Steve Pratt speaks to a North-East author who finds inspiration in strange places.

TEACHER and prison lecturer Peter Taylor saw and liked a lot of western films when he was younger. So when he decided to switch from writing poetry to writing fiction, going way out west seemed the obvious answer.

His first western was accepted and triggered a run of cowboy stories published on the Black Horse Western label.

That Sedgefield-born Taylor, 63, should write westerns is an odd thought. Even stranger is where some of the inspiration for his novels came – his teaching days in the Midlands.

“I worked in Smethwick during the Seventies as a teacher in a multiracial society so, in some of my westerns, I’ve used themes from those countries and translated them into the west,” he explains.

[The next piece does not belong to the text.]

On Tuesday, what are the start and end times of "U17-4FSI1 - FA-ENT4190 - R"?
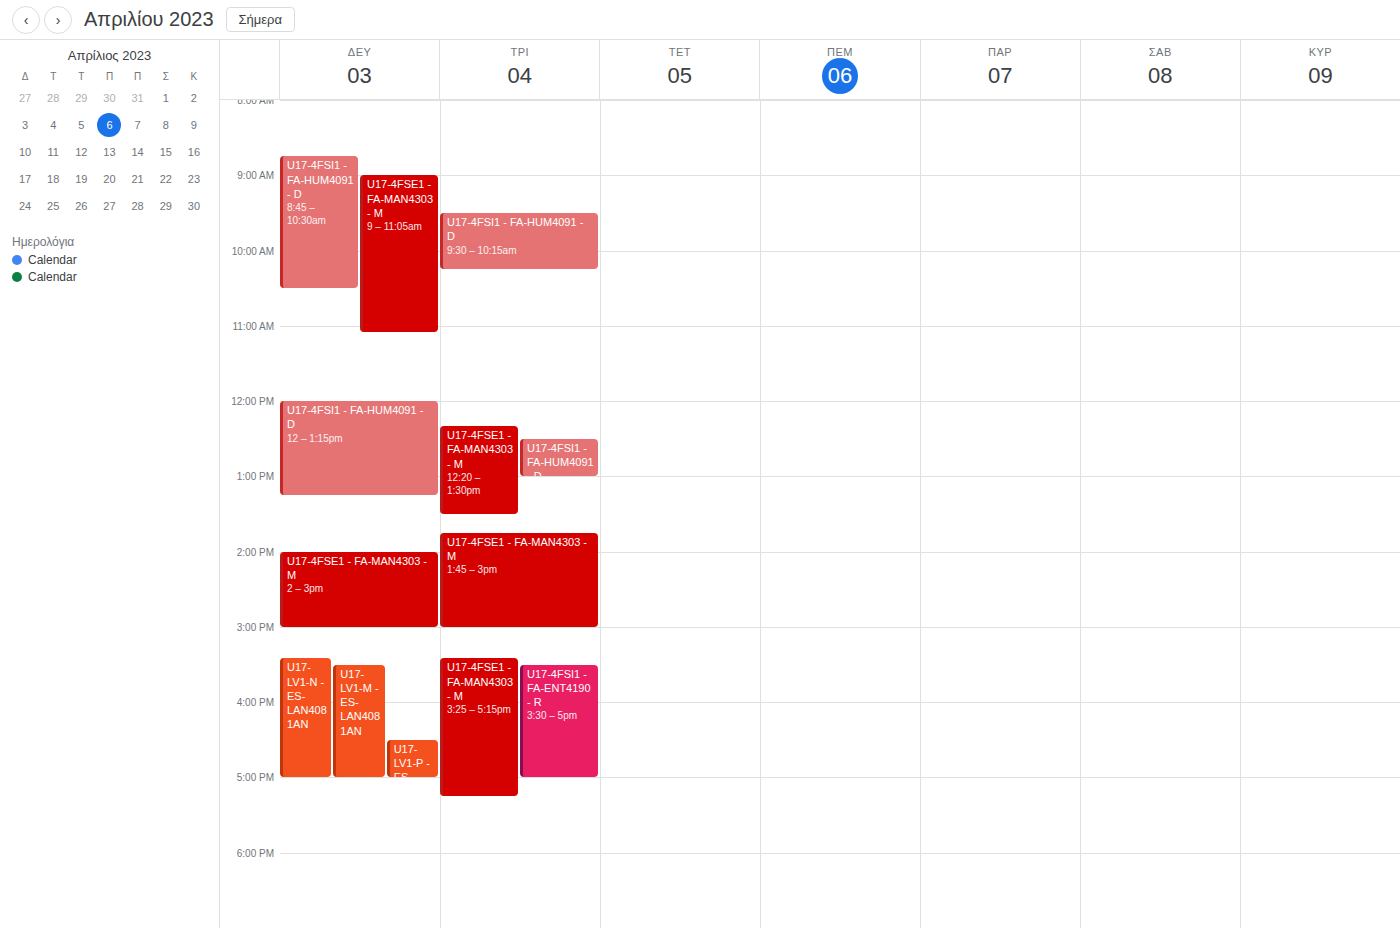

“Racial problems were one of those themes and I’ve written stories about half-breeds. Another story was about two brothers of different colour.

And I’ve taken an incident where negros were slaughtered – a true battle when, under a white flag, they were wiped out by the Southern gentlemen.”

Another of his novels features the frontiersman nicknamed Blessed McGill. He fought with the indians, something Taylor has used in one of his novels.

“I’ve tried to get some truth behind the stories I write. I think the story is more important than anything else, if people get into the story they’ll read on rather than where it’s set or anything else.

“The other thing about westerns is that you can describe the scenery in a poetic fashion if you like, much more so than in a crime novel.”

The first novel he wrote – a western – was accepted by a publisher and so he carried on. He’s never had a book rejected and never used an agent.

Taylor, who still lives in the North- East, didn’t set out to be a writer. He did a history and physical education degree at university, although football was his first love. He played semiprofessionally and has only recently hung up his boots after playing in a local over-40s league for 20 years.

He sees football as an obvious subject for a book, but thinks it’s very difficult to write a football novel because the drama is in the game itself and not so much on the periphery.

He recalls as a student footballer playing in the reserves in a game against Hartlepool United. Their relatively- unknown manager Brian Clough impressed him. “I went back to university and told everybody he would be the best manager in the world. And they all laughed at me.

But there was something so positive about him and within two seasons I’d been proved right,” he says.

Taylor worked for 12 years as a civilian lecturer in the Army, followed by time in prison – as a lecturer in education. Both areas provided him with background for his writing.

Now he’s abandoned westerns and turned to crime. His third thriller, Stone Cold, was published this month.

“I felt like a change because I was in a groove and working in a prison after lecturing in the Army,” he says of switching from the western to thriller genre.

Stone Cold is centred on a former gipsy prizefighter jailed for killing a fellow bare knuckle brawler. He wants to go straight but a criminal family tries to entice him back into crime.

“There’s a subtext in my novels,”

says Taylor.” They show what happens if you slip, if you give into temptation – how it can escalate and ruin your life. That’s the message behind what I’m doing. In my crime books, I’m trying to point something out which is hidden and I’d like to think that comes over.

“You like to think you’re getting a truth into your work. If I was writing about things I didn’t know about I wouldn’t be convinced I was hitting the right note as far as the truth is concerned.

“Up to a point with the crime books, my characters are based on something I’ve seen at close hand, although the books aren’t documentaries.

With the prisoners I taught, most had done one thing wrong and that had led to trouble. Very rarely do you meet an evil one.”

His work in the Army gave him another aspect of life for his writing. “I lived in the officers’ mess so I saw people who were aristocratically related and had money. So with that and working in a prison, I can flip between the two. Again it’s writing about what you know.

“With crime, I’m not into Agatha Christie type puzzles. I’ve not got that kind of mind and I don’t do much research.

You can say prison is the research.”

Many of his main characters are outsiders. “In Stone Cold I’m trying to show that if someone takes advantage of education in prison it can really change their lives,” he says.

“Some are capable but don’t do anything.

The hero in the book has become educated, but returns to his old area and finds problems but tries to pass on what he’s learnt to a younger guy going the same way.”

The prison setting is something Taylor has experienced first hand, but westerns from another time and place are a different matter. “When you’ve seen the films they’re in your head anyway,” he says.

“I took a trip across America, five weeks on my own. But I get more from films. I did American history as a subsidiary subject and got a lot out of that.”

You’ll find his western books in libraries in the US, but they aren’t published over there. “An agent from America wanted to look at what I was writing, so I sent him the westerns.

He thought they were good enough to send to Los Angeles to a publisher but the reply was it would be like sending coals to Newcastle.”